И он будет в пятницу на Кингс-кросс и встретит ее поезд. Какие бы события ни происходили днем в пятницу, Кейт и Пирс более чем компетентны и смогут справиться со всем в выходные. В Лондоне Адама мог задержать лишь арест преступника, а ничего такого вроде не предвиделось. Адам уже распланировал вечер пятницы. Он заранее приедет на Кингс-кросс и полчаса посидит в Британской библиотеке, оттуда недалеко до станции. Даже если упадут небеса, она увидит его в начале платформы, когда приедет.

Последнее, что он сделал, — написал письмо Эмме. Дэлглиш сам толком не знал, почему ему необходимо именно теперь, в этом умиротворенном состоянии, найти такие слова, которые убедили бы Эмму в его любви. Возможно, придет время, когда она не захочет слышать его голос или, услышав, будет нуждаться во времени, чтобы подумать. На такой случай письмо должно быть готово.

6

Как и всегда, в пятницу, седьмого ноября, ровно в половине десятого миссис Пикеринг приехала на Хайгейт открывать магазин благотворительных распродаж. У двери она заметила черный полиэтиленовый мешок и забеспокоилась. Из открытого верха пакета виднелась обычная мешанина из шерстяных и хлопковых вещей. Отперев дверь, миссис Пикеринг, покрякивая от раздражения, втащила мешок за собой. Это и в самом деле никуда не годилось. В приклеенной к внутренней стороне окна записке было четко сказано — жертвователям не следует оставлять мешки без присмотра из-за опасности краж, однако те все равно продолжали делать по-своему. Женщина прошла в небольшой офис, чтобы повесить пальто и шляпу, продолжая тащить мешок за собой. С этим можно было подождать до прихода миссис Фрейзер, ожидавшейся без чего-то десять. Фактически магазин находился в руках миссис Фрейзер, которая была признанным экспертом в оценке предметов. Она просмотрит содержимое мешка и решит, что стоит выставлять и сколько оно должно стоить.

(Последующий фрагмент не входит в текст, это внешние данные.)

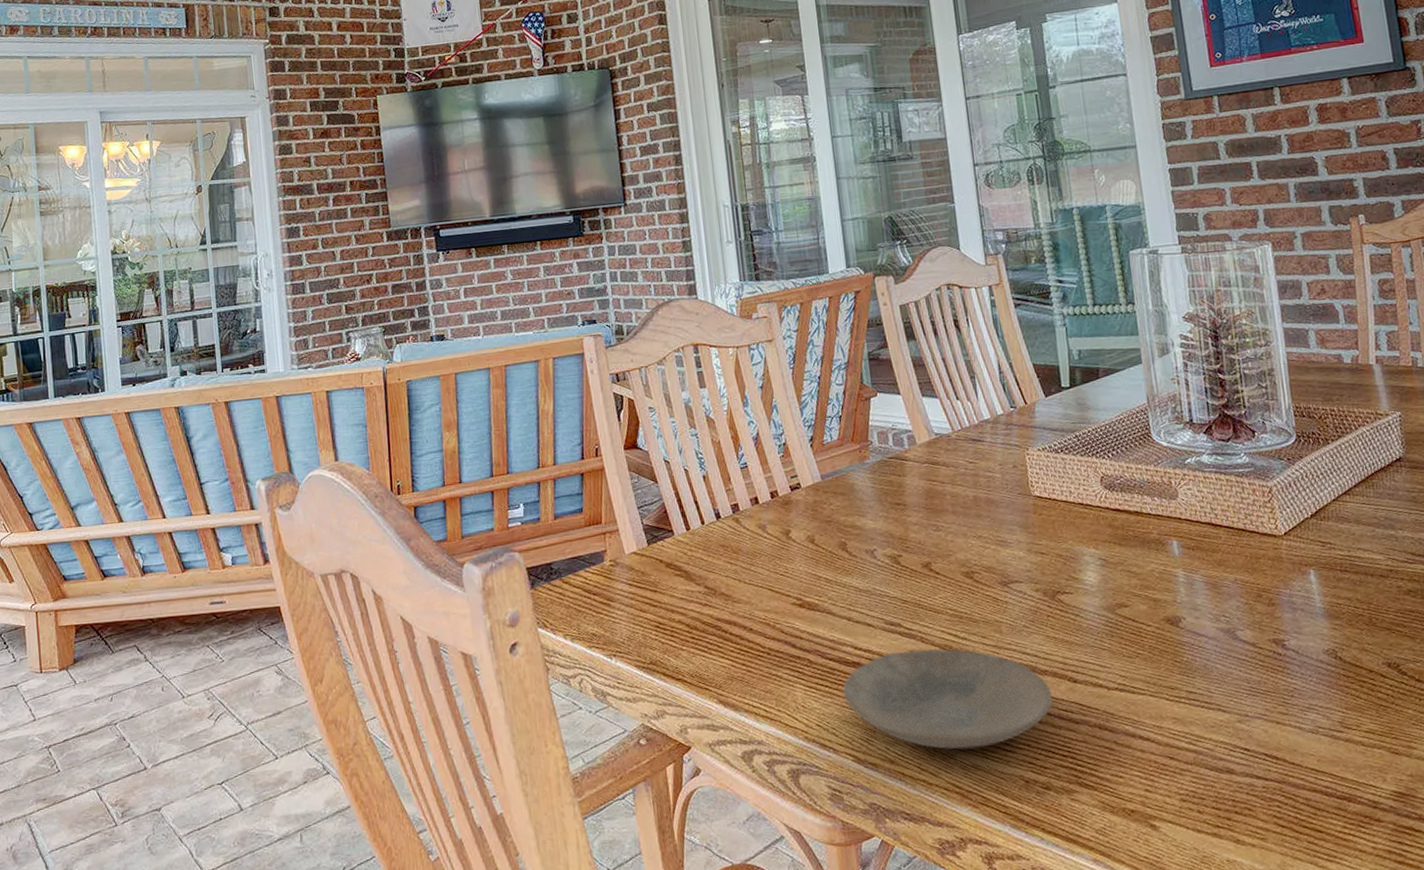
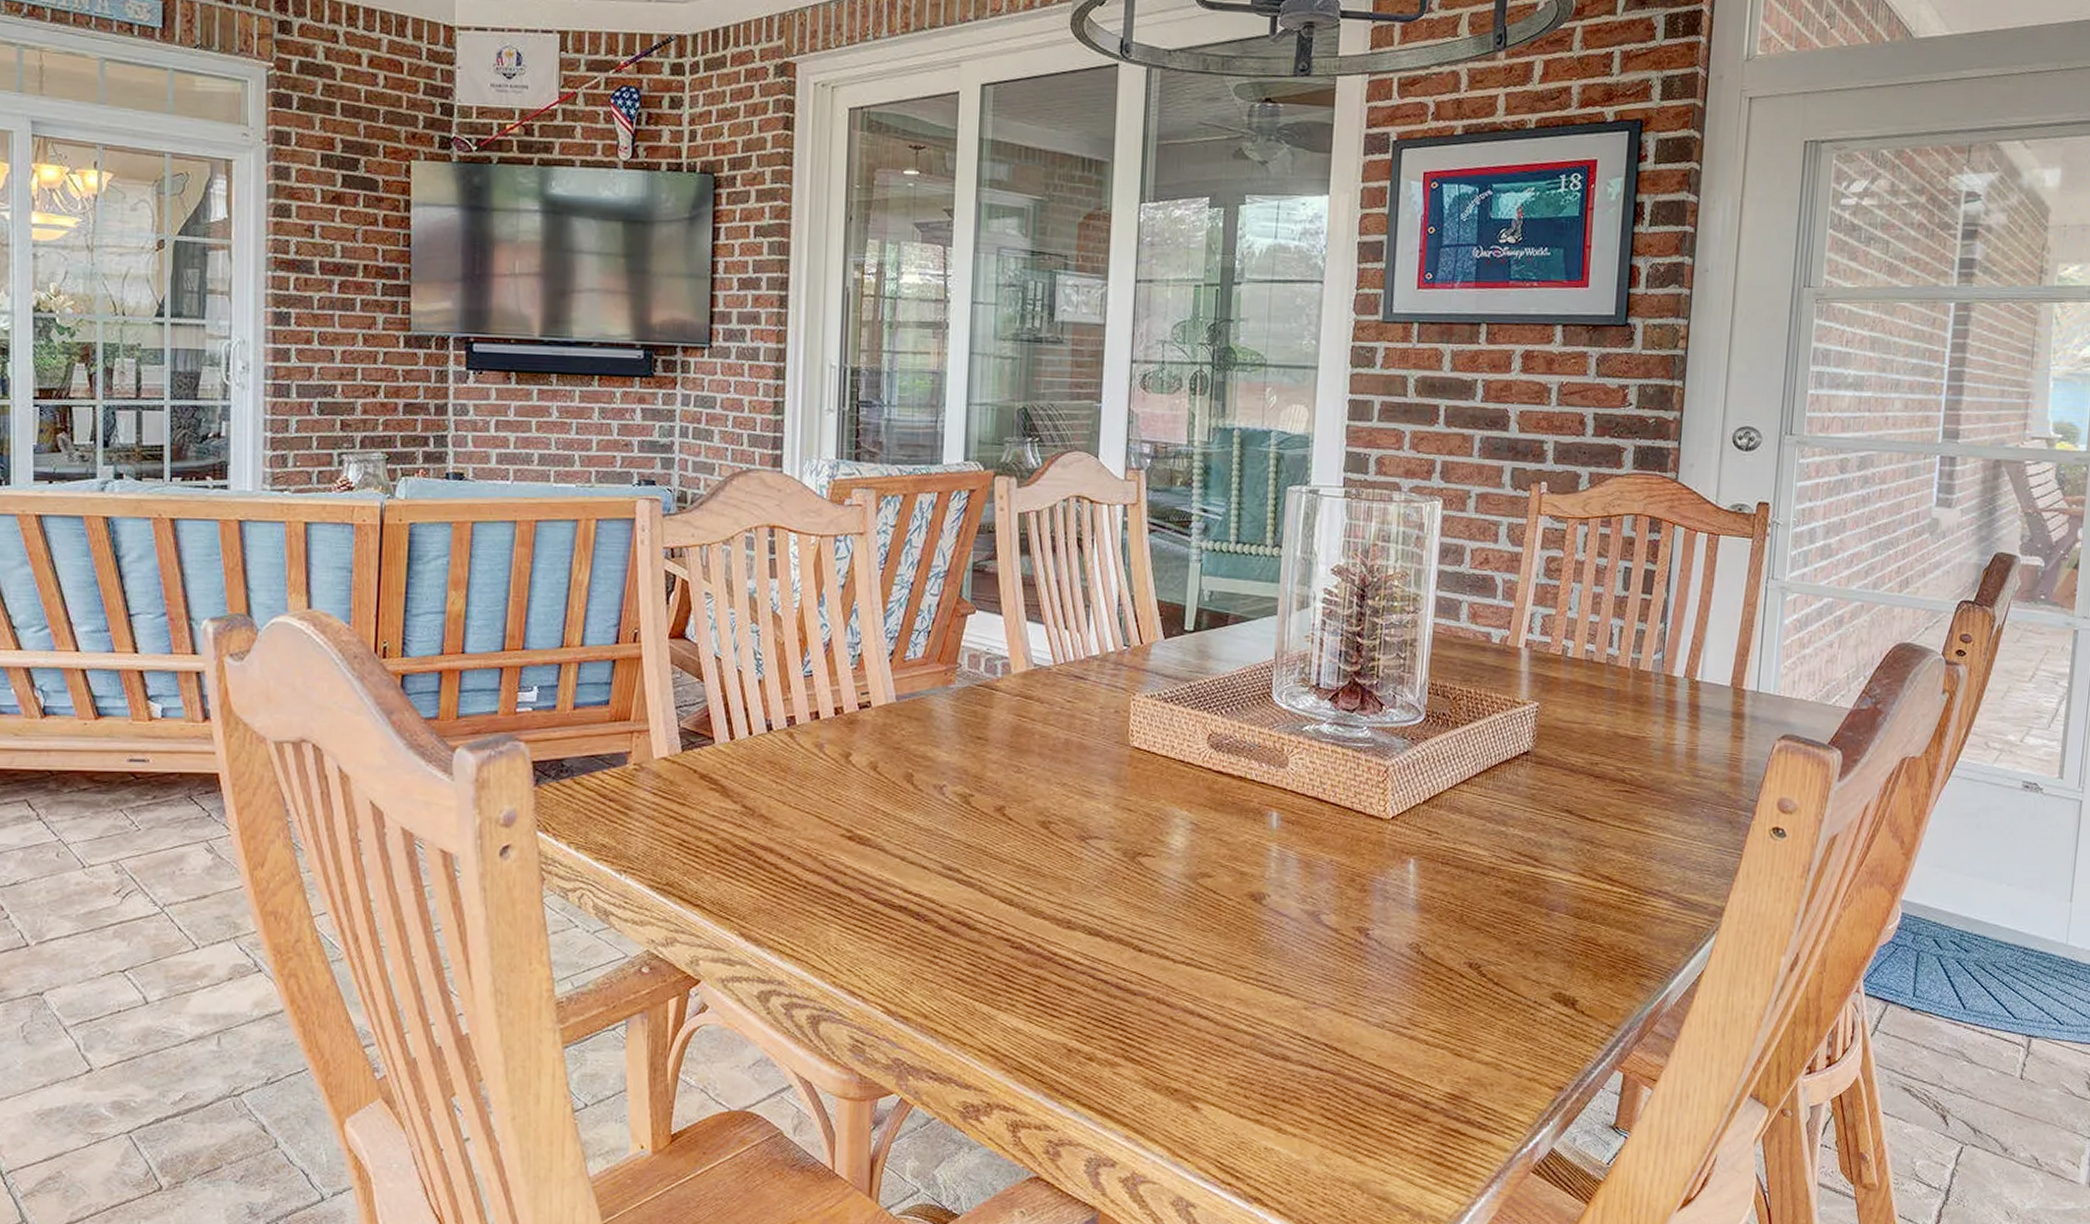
plate: present [842,648,1054,750] -> none [882,899,1113,1010]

Миссис Пикеринг не ждала от своей находки многого. Все добровольцы знали, что приличную одежду люди предпочитают приносить сами, а не оставлять под дверью. Но удержаться от предварительного просмотра она не могла. В этой куче оказались полинявшие джинсы, севшие после стирки шерстяные джемперы, очень длинная кофта ручной вязки, которая поначалу выглядела весьма многообещающе, пока миссис Пикеринг не заметил здоровенных дыр на рукавах; еще там лежало с полдюжины потрескавшихся пар ботинок. Оглядев предметы один за другим, порывшись среди них, она решила, что многое будет миссис Фрейзер отвергнуто. Вдруг ее рука наткнулась на что-то кожаное и на узкую цепочку. Цепочка запуталась в шнурках мужского ботинка, но миссис Пикеринг вытащила ее и уставилась на женскую сумочку, дороговизна которой не вызывала сомнений.